→ YOUR ASSIGNMENT:
Scan the entries line by line and return those with "path".

→ RECORDED DATA:
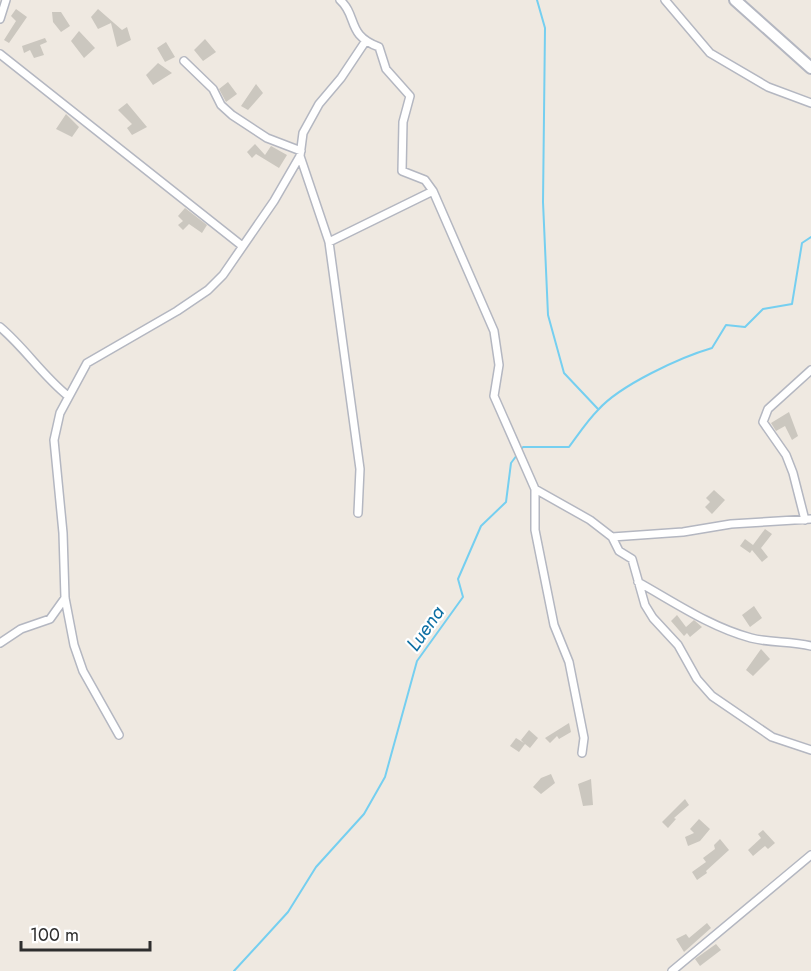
<svg xmlns="http://www.w3.org/2000/svg" width="811" height="971" font-family="Jost,sans-serif">
<style>
.lines{fill:none;stroke-linecap:round;stroke-linejoin:round}
.stream{stroke:#75cff0;stroke-width:2}
.building{fill:#cbc7bf}
.street-casing{stroke:#b4b7c1;stroke-width:10}
.secondary-casing{stroke:#b4b7c1;stroke-width:14}
.street{stroke:#fff;stroke-width:7}
.secondary{stroke:#fff;stroke-width:10}
.labels{text-anchor:middle;stroke-width:4.5;stroke-linejoin:round;paint-order:stroke}
.water-label{font-size:20px;font-style:italic;fill:#0d6fa3;stroke:#fff}
</style>
<rect width="100%" height="100%" fill="#efe9e1"/>
<g class="lines">
<!-- stream -->
<path class="stream" d="M 537,0 L 545,28 L 543,202 L 548,315 L 564,373 L 598,409
M 520,451 L 523,447 L 569,447 C 578,435 587,421 598,410 C 620,385 681,357 712,348 L 726,325 L 745,327 L 763,309 L 792,304 L 802,243 L 811,237
M 234,971 L 288,912 L 316,867 L 364,814 L 385,777 L 417,661 L 463,597 L 458,579 L 481,526 L 506,502 L 511,463 L 517,455"/>
</g>
<!-- building -->
<path class="building" d="M 16,9 L 27,17 L 9,43 L 4,40 L 16,21 L 11,16 Z
M 98,9 L 122,30 L 127,27 L 131,40 L 117,47 L 111,23 L 98,29 L 91,17 Z
M 52,12 L 61,12 L 70,26 L 61,32 L 53,22 Z
M 79,31 L 95,48 L 84,58 L 71,41 Z
M 45,38 L 47,42 L 40,45 L 44,55 L 34,58 L 30,50 L 24,53 L 22,46 Z
M 205,39 L 216,52 L 203,61 L 194,50 Z
M 166,42 L 175,57 L 165,62 L 157,48 Z
M 158,63 L 172,73 L 153,85 L 146,75 Z
M 228,82 L 237,94 L 226,102 L 219,89 Z
M 256,84 L 263,93 L 248,110 L 241,106 Z
M 127,103 L 147,127 L 132,135 L 127,128 L 132,124 L 118,110 Z
M 66,114 L 79,127 L 72,137 L 56,129 Z
M 255,144 L 265,155 L 271,146 L 287,155 L 279,168 L 256,154 L 252,158 L 247,152 Z
M 185,208 L 207,225 L 202,233 L 189,224 L 183,230 L 178,225 L 183,221 L 178,216 Z
M 789,412 L 798,436 L 792,440 L 785,426 L 776,431 L 771,423 Z
M 714,490 L 725,500 L 712,514 L 705,507 L 710,502 L 706,498 Z
M 765,529 L 772,534 L 761,548 L 768,557 L 762,562 L 752,550 L 750,553 L 740,546 L 745,539 L 753,545 Z
M 754,606 L 762,618 L 750,627 L 742,615 Z
M 677,615 L 686,627 L 694,620 L 702,627 L 690,637 L 687,633 L 684,636 L 671,621 Z
M 761,649 L 770,659 L 753,676 L 746,670 Z
M 569,723 L 571,732 L 559,739 L 557,736 L 550,743 L 545,738 Z
M 529,730 L 538,738 L 530,748 L 525,744 L 519,752 L 510,746 L 516,738 L 524,743 L 521,740 Z
M 551,774 L 555,783 L 541,794 L 533,787 L 541,778 Z
M 591,779 L 593,805 L 583,806 L 578,784 Z
M 685,799 L 689,805 L 674,818 L 676,819 L 668,828 L 662,822 Z
M 699,819 L 710,829 L 700,841 L 688,846 L 685,837 L 694,833 L 690,829 Z
M 763,830 L 775,843 L 768,849 L 765,846 L 753,856 L 748,850 L 761,838 L 758,834 Z
M 720,839 L 729,850 L 706,871 L 707,873 L 697,880 L 692,872 L 706,862 L 703,858 L 715,849 L 714,845 Z
M 707,923 L 711,928 L 684,952 L 676,939 L 686,934 L 689,938 Z
M 716,944 L 721,950 L 700,966 L 695,959 Z"/>
<g class="lines">
<defs>
<path id="street" d="M 340,0 C 358,16 346,35 379,47 L 386,69 L 410,96 L 403,122 L 402,171 L 425,180 L 433,191 L 494,331 L 499,365 L 494,396 L 535,489 L 535,530 L 554,625 L 569,662 L 584,738 L 582,753
M 665,0 L 710,53 L 768,87 L 811,103
M 0,19 L 6,0
M 0,54 L 241,245
M 184,61 L 213,89 L 221,105 L 232,115 L 267,138 L 301,151
M 300,156 L 329,242 L 360,469 L 358,513
M 329,242 L 433,191
M 0,327 C 25,348 42,375 68,396
M 535,489 L 590,520 L 612,537 L 619,551 L 632,559 L 645,605 L 653,618 L 678,645 L 697,679 L 712,696 L 772,737 L 811,750
M 805,520 L 793,473 L 786,455 L 763,422 L 768,409 L 811,370
M 612,537 L 683,532 L 731,524 L 811,519
M 638,582 C 674,602 710,627 751,638 C 770,643 791,641 811,646
M 0,643 L 21,629 L 50,619 L 65,598
M 119,735 L 83,671 L 74,645 L 65,598 L 63,533 L 54,440 L 60,413 L 87,363 L 177,311 L 208,290 L 223,275 L 274,201 L 300,156 L 303,133 L 319,104 L 341,78 L 365,42
M 672,971 L 811,855"/>
<path id="secondary" d="M 735,0 L 811,68"/>
</defs>
<!-- street casing -->
<use href="#street" class="street-casing"/>
<!-- secondary casing -->
<use href="#secondary" class="secondary-casing"/>
<!-- street -->
<use href="#street" class="street"/>
<!-- secondary -->
<use href="#secondary" class="secondary"/>
</g>
<g class="labels">
<!-- water labels -->
<g class="water-label">
<text transform="translate(425 628) rotate(-55)" y="7">Luena</text>
</g>
</g>
<!-- scale -->
<path d="M21 941v9h129v-9" fill="none" stroke="#2e2e2e" stroke-width="3"/>
<text x="30" y="941" font-size="18" fill="#2e2e2e" stroke="#ffffff" stroke-width="4.5" paint-order="stroke">100 m</text>
</svg>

→ RESPONSE FOR THIS EXERCISE:
<path class="stream" d="M 537,0 L 545,28 L 543,202 L 548,315 L 564,373 L 598,409
<path class="building" d="M 16,9 L 27,17 L 9,43 L 4,40 L 16,21 L 11,16 Z
<path id="street" d="M 340,0 C 358,16 346,35 379,47 L 386,69 L 410,96 L 403,122 L 402,171 L 425,180 L 433,191 L 494,331 L 499,365 L 494,396 L 535,489 L 535,530 L 554,625 L 569,662 L 584,738 L 582,753
<path id="secondary" d="M 735,0 L 811,68"/>
<path d="M21 941v9h129v-9" fill="none" stroke="#2e2e2e" stroke-width="3"/>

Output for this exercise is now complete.